I met Sora in New York ahead of the movie’s theatrical release and nearly a year since Sakamoto’s passing. He was finishing up his first, still-untitled feature film, the one he’d briefly put on hold to make Opus. Sora told me that it is about two friends who drift apart as one becomes politically conscious and the other remains willfully ignorant. He’s been working on it for the better part of a decade and hopes to submit it to festivals this year.

“I didn’t want Opus to come out first, but those things you can’t really help or control too much,” Sora said. “I’ve always just wanted people to know me just for something I do separately from my father.”
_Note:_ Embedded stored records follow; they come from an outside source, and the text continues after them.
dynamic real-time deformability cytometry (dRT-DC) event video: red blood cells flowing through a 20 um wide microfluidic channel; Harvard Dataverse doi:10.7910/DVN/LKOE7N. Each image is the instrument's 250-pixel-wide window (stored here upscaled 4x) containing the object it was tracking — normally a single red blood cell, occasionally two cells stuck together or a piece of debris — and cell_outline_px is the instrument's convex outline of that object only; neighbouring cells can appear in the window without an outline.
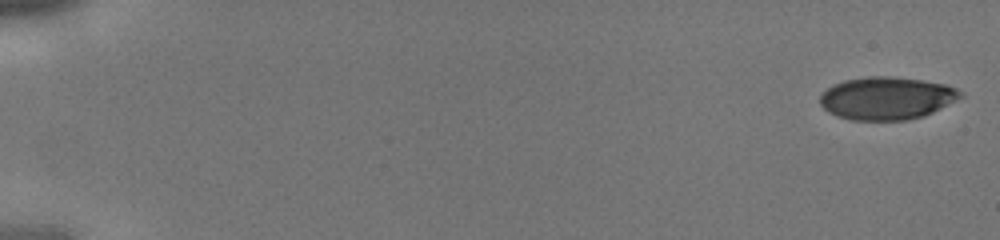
{"species": "human", "species_latin": "Homo sapiens", "temperature_condition": "cold", "stored_images_in_passage": 43, "camera_frame_rate_fps": 3000, "um_per_image_px": 0.085, "donor": {"sex": "male"}, "frame": {"image": 1, "passage_image": 1, "time_ms": 0.0, "image_size_px": [1000, 240], "cell_outline_px": [[964, 96], [924, 116], [908, 120], [852, 120], [836, 116], [828, 112], [820, 104], [820, 92], [832, 84], [844, 80], [868, 76], [892, 76], [948, 84], [964, 92]], "centroid_in_image_um": [75.35, 8.34], "position_along_channel_um": 9.6, "area_um2": 35.32}}
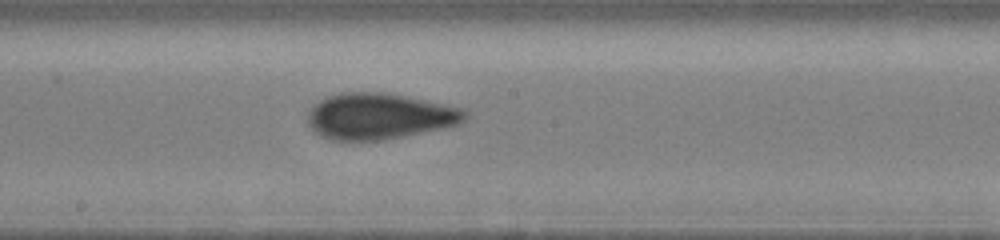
{"frame": {"image": 2, "passage_image": 25, "time_ms": 8.0, "image_size_px": [1000, 240], "cell_outline_px": [[468, 116], [460, 124], [444, 128], [404, 136], [380, 140], [332, 140], [320, 136], [308, 124], [308, 108], [320, 100], [328, 96], [340, 92], [384, 92], [468, 108]], "centroid_in_image_um": [32.28, 9.87], "position_along_channel_um": 215.9, "area_um2": 42.6}}
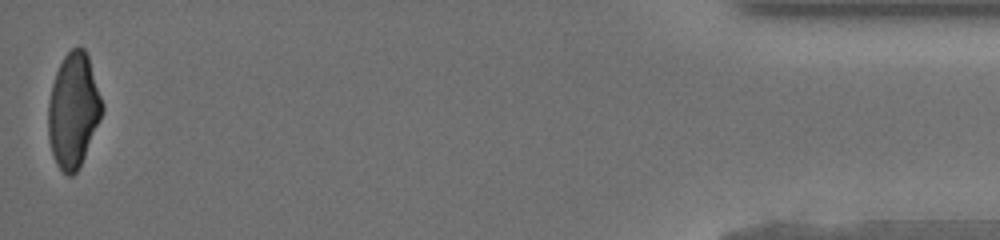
{"frame": {"image": 3, "passage_image": 43, "time_ms": 14.0, "image_size_px": [1000, 240], "cell_outline_px": [[104, 108], [100, 120], [84, 156], [76, 172], [72, 176], [68, 176], [56, 164], [52, 152], [48, 136], [48, 100], [52, 84], [56, 72], [64, 56], [72, 48], [84, 48], [88, 56], [104, 104]], "centroid_in_image_um": [6.24, 9.37], "position_along_channel_um": 429.0, "area_um2": 35.78}}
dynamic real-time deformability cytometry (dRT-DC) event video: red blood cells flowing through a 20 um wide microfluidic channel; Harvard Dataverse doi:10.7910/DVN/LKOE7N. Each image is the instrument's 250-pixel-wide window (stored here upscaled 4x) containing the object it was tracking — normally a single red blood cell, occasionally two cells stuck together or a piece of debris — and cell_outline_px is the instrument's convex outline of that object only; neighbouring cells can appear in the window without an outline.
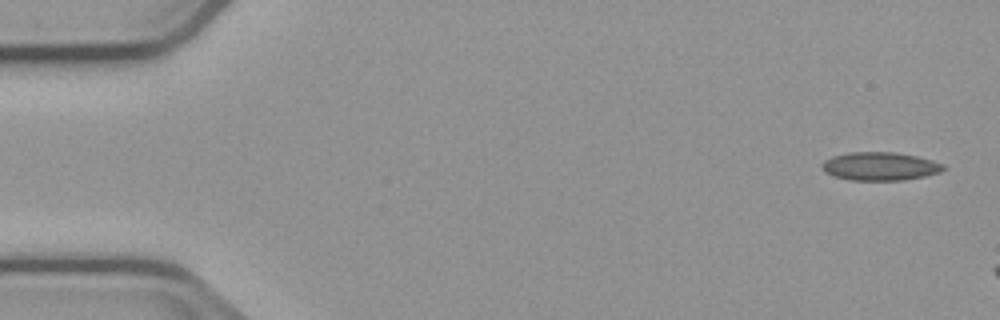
{"species": "common noctule bat (a hibernating species)", "species_latin": "Nyctalus noctula", "temperature_condition": "cold", "stored_images_in_passage": 4, "camera_frame_rate_fps": 3000, "um_per_image_px": 0.085, "animal": {"sex": "male", "body_mass_g": 23.1, "forearm_length_mm": 52.7}, "frame": {"image": 1, "passage_image": 1, "time_ms": 0.0, "image_size_px": [1000, 320], "cell_outline_px": [[948, 168], [940, 172], [924, 176], [900, 180], [848, 180], [824, 172], [820, 164], [824, 160], [832, 156], [848, 152], [896, 152], [916, 156], [932, 160], [944, 164]], "centroid_in_image_um": [74.79, 14.12], "position_along_channel_um": 10.2, "area_um2": 20.11}}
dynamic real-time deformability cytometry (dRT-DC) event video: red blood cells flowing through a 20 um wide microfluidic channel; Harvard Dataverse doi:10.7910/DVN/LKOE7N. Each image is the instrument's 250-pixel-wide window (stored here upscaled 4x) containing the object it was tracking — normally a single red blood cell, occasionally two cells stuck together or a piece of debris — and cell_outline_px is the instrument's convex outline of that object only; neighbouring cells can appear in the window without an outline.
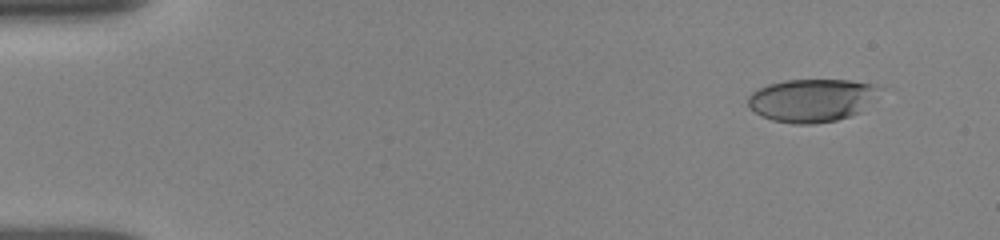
{"species": "human", "species_latin": "Homo sapiens", "temperature_condition": "room temperature", "stored_images_in_passage": 10, "camera_frame_rate_fps": 3000, "um_per_image_px": 0.085, "donor": {"sex": "female"}, "frame": {"image": 1, "passage_image": 2, "time_ms": 1.333, "image_size_px": [1000, 240], "cell_outline_px": [[884, 88], [876, 100], [860, 112], [836, 120], [812, 124], [792, 124], [772, 120], [760, 116], [748, 108], [748, 96], [752, 92], [768, 84], [784, 80], [848, 80], [872, 84]], "centroid_in_image_um": [69.03, 8.52], "position_along_channel_um": 16.0, "area_um2": 33.41}}
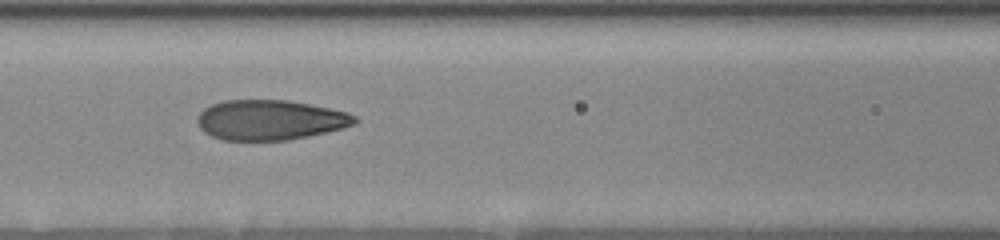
{"frame": {"image": 2, "passage_image": 8, "time_ms": 7.667, "image_size_px": [1000, 240], "cell_outline_px": [[360, 120], [356, 124], [344, 128], [308, 136], [288, 140], [224, 140], [212, 136], [204, 132], [200, 128], [196, 120], [200, 112], [204, 108], [212, 104], [224, 100], [288, 100], [348, 112], [356, 116]], "centroid_in_image_um": [22.97, 10.2], "position_along_channel_um": 143.6, "area_um2": 36.82}}
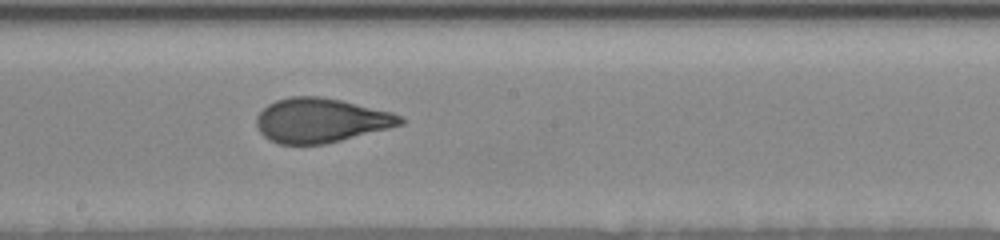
{"frame": {"image": 3, "passage_image": 10, "time_ms": 9.667, "image_size_px": [1000, 240], "cell_outline_px": [[404, 124], [324, 144], [280, 144], [264, 136], [260, 132], [256, 124], [256, 116], [268, 104], [276, 100], [292, 96], [320, 96], [340, 100], [392, 112], [400, 116], [404, 120]], "centroid_in_image_um": [27.25, 10.22], "position_along_channel_um": 221.0, "area_um2": 36.82}}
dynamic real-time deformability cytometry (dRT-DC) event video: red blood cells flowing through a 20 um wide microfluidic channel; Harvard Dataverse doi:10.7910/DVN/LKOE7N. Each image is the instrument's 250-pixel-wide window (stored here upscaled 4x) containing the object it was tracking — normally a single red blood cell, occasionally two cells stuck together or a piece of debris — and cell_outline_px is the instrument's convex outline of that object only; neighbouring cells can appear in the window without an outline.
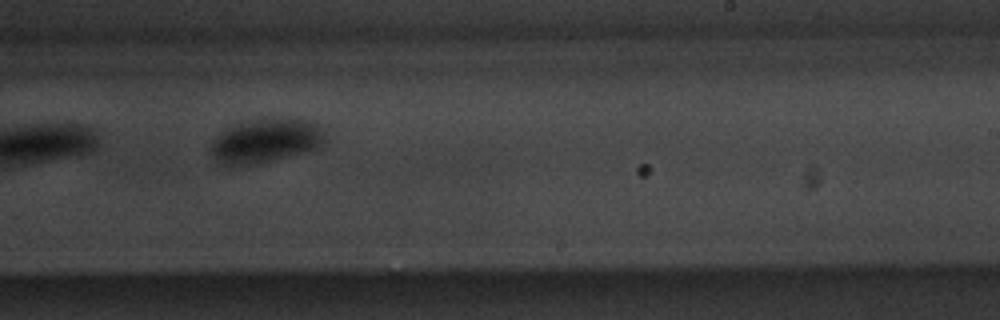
{"species": "common noctule bat (a hibernating species)", "species_latin": "Nyctalus noctula", "temperature_condition": "warm", "stored_images_in_passage": 12, "camera_frame_rate_fps": 3000, "um_per_image_px": 0.085, "animal": {"sex": "male", "body_mass_g": 20.1, "forearm_length_mm": 53.5}, "frame": {"image": 1, "passage_image": 7, "time_ms": 7.0, "image_size_px": [1000, 320], "cell_outline_px": [[324, 144], [316, 148], [260, 164], [228, 168], [220, 164], [212, 156], [212, 144], [216, 136], [232, 124], [260, 116], [288, 116], [312, 120], [320, 124], [324, 132]], "centroid_in_image_um": [22.58, 11.92], "position_along_channel_um": 266.4, "area_um2": 30.75}, "authors_computed_cell_mechanics": {"area_um2": 29.4491, "velocity_mm_per_s": 3.4011, "shape_relaxation_time_tau1_ms": 1.6721, "shape_relaxation_time_tau2_ms": null, "deformation_change_tau1": 0.0514, "deformation_change_tau2": null}}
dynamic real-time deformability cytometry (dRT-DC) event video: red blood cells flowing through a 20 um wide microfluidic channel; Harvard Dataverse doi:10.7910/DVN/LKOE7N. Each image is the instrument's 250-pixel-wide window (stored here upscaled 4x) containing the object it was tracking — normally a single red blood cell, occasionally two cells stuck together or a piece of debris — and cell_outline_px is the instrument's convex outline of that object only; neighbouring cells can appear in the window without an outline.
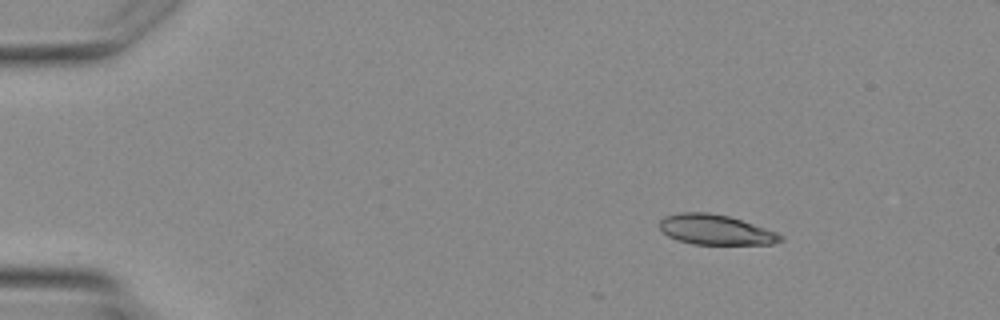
{"species": "Egyptian fruit bat (a non-hibernating species)", "species_latin": "Rousettus aegyptiacus", "temperature_condition": "warm", "stored_images_in_passage": 5, "segment_of_instrument_passage": [1, 2], "camera_frame_rate_fps": 3000, "um_per_image_px": 0.085, "animal": {"sex": "female"}, "frame": {"image": 1, "passage_image": 2, "time_ms": 1.667, "image_size_px": [1000, 320], "cell_outline_px": [[784, 240], [772, 244], [692, 244], [676, 240], [668, 236], [660, 228], [660, 220], [664, 216], [680, 212], [708, 212], [728, 216], [776, 232], [784, 236]], "centroid_in_image_um": [60.8, 19.53], "position_along_channel_um": 24.2, "area_um2": 21.1}}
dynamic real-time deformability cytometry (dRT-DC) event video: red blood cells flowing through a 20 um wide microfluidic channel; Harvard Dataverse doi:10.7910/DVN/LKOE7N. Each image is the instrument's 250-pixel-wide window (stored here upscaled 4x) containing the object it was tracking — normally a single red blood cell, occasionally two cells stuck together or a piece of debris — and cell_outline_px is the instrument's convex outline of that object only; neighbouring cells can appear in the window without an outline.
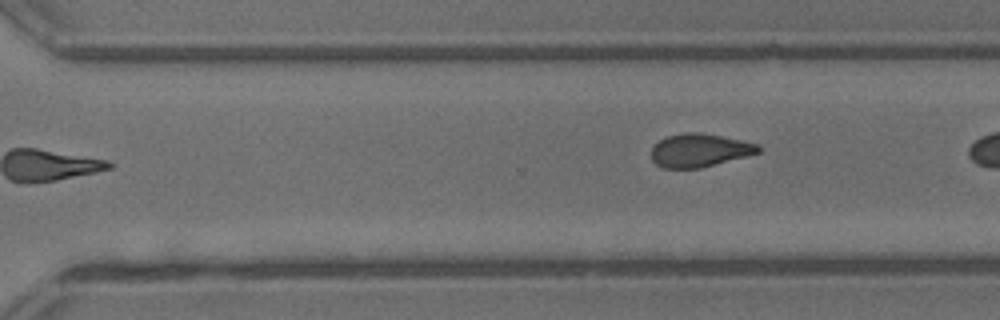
{"species": "common noctule bat (a hibernating species)", "species_latin": "Nyctalus noctula", "temperature_condition": "warm", "stored_images_in_passage": 23, "camera_frame_rate_fps": 3000, "um_per_image_px": 0.085, "animal": {"sex": "male", "body_mass_g": 13.3}, "frame": {"image": 1, "passage_image": 23, "time_ms": 7.333, "image_size_px": [1000, 320], "cell_outline_px": [[760, 152], [700, 168], [660, 168], [652, 160], [652, 148], [660, 140], [668, 136], [684, 132], [700, 132], [760, 144]], "centroid_in_image_um": [59.44, 12.78], "position_along_channel_um": 311.2, "area_um2": 20.52}}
Despite being the director of Opus, Sora is reluctant to claim authorship over it. “I was trying to be a conduit for whatever he wanted to do, and I think what he wanted to do was a concert,” Sora said.

Though many of the choices — the concept, location, pieces — may have been Sakamoto’s, it’s hard to ignore Sora’s subtle hand throughout Opus. For what was always intended to be the final performance from an extraordinary artist, the film doesn’t feel like a somber affair. Even as Sakamoto struggles to finish certain pieces, his fingers not what they once were, the energy draining from his ailing body, there is a sense of triumph each time a song reaches its final note. So much is conveyed by the silence that comes after — the relief of execution, a glimpse of ecstasy.

That is, perhaps, the magic of what Neo Sora has made: a concert film that is just a performance, and also more than that.